───── RECORDS SUPPLIED

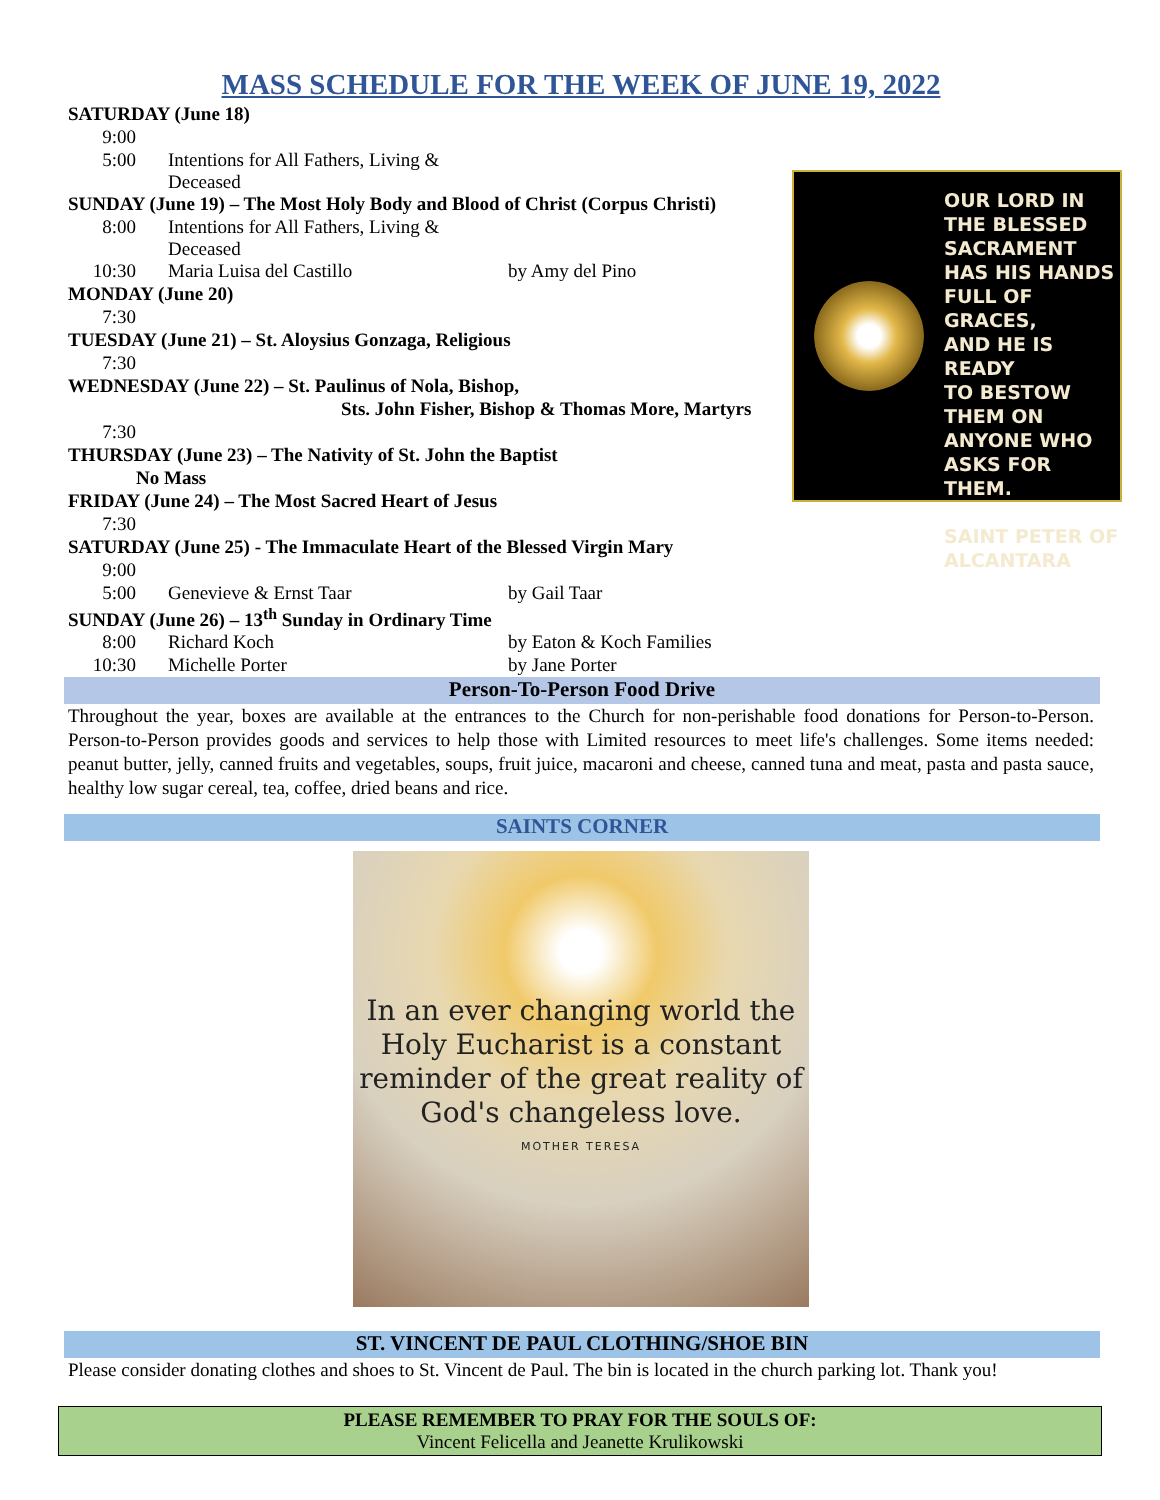MASS SCHEDULE FOR THE WEEK OF JUNE 19, 2022
OUR LORD IN
THE BLESSED
SACRAMENT
HAS HIS HANDS
FULL OF GRACES,
AND HE IS READY
TO BESTOW
THEM ON
ANYONE WHO
ASKS FOR THEM.
SAINT PETER OF
ALCANTARA
| SATURDAY (June 18) | | |
| 9:00 | | |
| 5:00 | Intentions for All Fathers, Living & Deceased | |
| SUNDAY (June 19) – The Most Holy Body and Blood of Christ (Corpus Christi) | | |
| 8:00 | Intentions for All Fathers, Living & Deceased | |
| 10:30 | Maria Luisa del Castillo | by Amy del Pino |
| MONDAY (June 20) | | |
| 7:30 | | |
| TUESDAY (June 21) – St. Aloysius Gonzaga, Religious | | |
| 7:30 | | |
| WEDNESDAY (June 22) – St. Paulinus of Nola, Bishop, | | |
| Sts. John Fisher, Bishop & Thomas More, Martyrs | | |
| 7:30 | | |
| THURSDAY (June 23) – The Nativity of St. John the Baptist | | |
| No Mass | | |
| FRIDAY (June 24) – The Most Sacred Heart of Jesus | | |
| 7:30 | | |
| SATURDAY (June 25) - The Immaculate Heart of the Blessed Virgin Mary | | |
| 9:00 | | |
| 5:00 | Genevieve & Ernst Taar | by Gail Taar |
| SUNDAY (June 26) – 13<sup>th</sup> Sunday in Ordinary Time | | |
| 8:00 | Richard Koch | by Eaton & Koch Families |
| 10:30 | Michelle Porter | by Jane Porter |
Person-To-Person Food Drive
Throughout the year, boxes are available at the entrances to the Church for non-perishable food donations for Person-to-Person. Person-to-Person provides goods and services to help those with Limited resources to meet life's challenges. Some items needed: peanut butter, jelly, canned fruits and vegetables, soups, fruit juice, macaroni and cheese, canned tuna and meat, pasta and pasta sauce, healthy low sugar cereal, tea, coffee, dried beans and rice.
SAINTS CORNER
In an ever changing world the
Holy Eucharist is a constant
reminder of the great reality of
God's changeless love.
MOTHER TERESA
ST. VINCENT DE PAUL CLOTHING/SHOE BIN
Please consider donating clothes and shoes to St. Vincent de Paul. The bin is located in the church parking lot. Thank you!
PLEASE REMEMBER TO PRAY FOR THE SOULS OF:
Vincent Felicella and Jeanette Krulikowski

──────────

**TASK REQUIREMENTS:** Exclude the pictures and give back the rest of the data above exactly as written.

**ANSWER SPACE:**
MASS SCHEDULE FOR THE WEEK OF JUNE 19, 2022
OUR LORD IN
THE BLESSED
SACRAMENT
HAS HIS HANDS
FULL OF GRACES,
AND HE IS READY
TO BESTOW
THEM ON
ANYONE WHO
ASKS FOR THEM.
SAINT PETER OF
ALCANTARA
| SATURDAY (June 18) | | |
| 9:00 | | |
| 5:00 | Intentions for All Fathers, Living & Deceased | |
| SUNDAY (June 19) – The Most Holy Body and Blood of Christ (Corpus Christi) | | |
| 8:00 | Intentions for All Fathers, Living & Deceased | |
| 10:30 | Maria Luisa del Castillo | by Amy del Pino |
| MONDAY (June 20) | | |
| 7:30 | | |
| TUESDAY (June 21) – St. Aloysius Gonzaga, Religious | | |
| 7:30 | | |
| WEDNESDAY (June 22) – St. Paulinus of Nola, Bishop, | | |
| Sts. John Fisher, Bishop & Thomas More, Martyrs | | |
| 7:30 | | |
| THURSDAY (June 23) – The Nativity of St. John the Baptist | | |
| No Mass | | |
| FRIDAY (June 24) – The Most Sacred Heart of Jesus | | |
| 7:30 | | |
| SATURDAY (June 25) - The Immaculate Heart of the Blessed Virgin Mary | | |
| 9:00 | | |
| 5:00 | Genevieve & Ernst Taar | by Gail Taar |
| SUNDAY (June 26) – 13<sup>th</sup> Sunday in Ordinary Time | | |
| 8:00 | Richard Koch | by Eaton & Koch Families |
| 10:30 | Michelle Porter | by Jane Porter |
Person-To-Person Food Drive
Throughout the year, boxes are available at the entrances to the Church for non-perishable food donations for Person-to-Person. Person-to-Person provides goods and services to help those with Limited resources to meet life's challenges. Some items needed: peanut butter, jelly, canned fruits and vegetables, soups, fruit juice, macaroni and cheese, canned tuna and meat, pasta and pasta sauce, healthy low sugar cereal, tea, coffee, dried beans and rice.
SAINTS CORNER
In an ever changing world the
Holy Eucharist is a constant
reminder of the great reality of
God's changeless love.
MOTHER TERESA
ST. VINCENT DE PAUL CLOTHING/SHOE BIN
Please consider donating clothes and shoes to St. Vincent de Paul. The bin is located in the church parking lot. Thank you!
PLEASE REMEMBER TO PRAY FOR THE SOULS OF:
Vincent Felicella and Jeanette Krulikowski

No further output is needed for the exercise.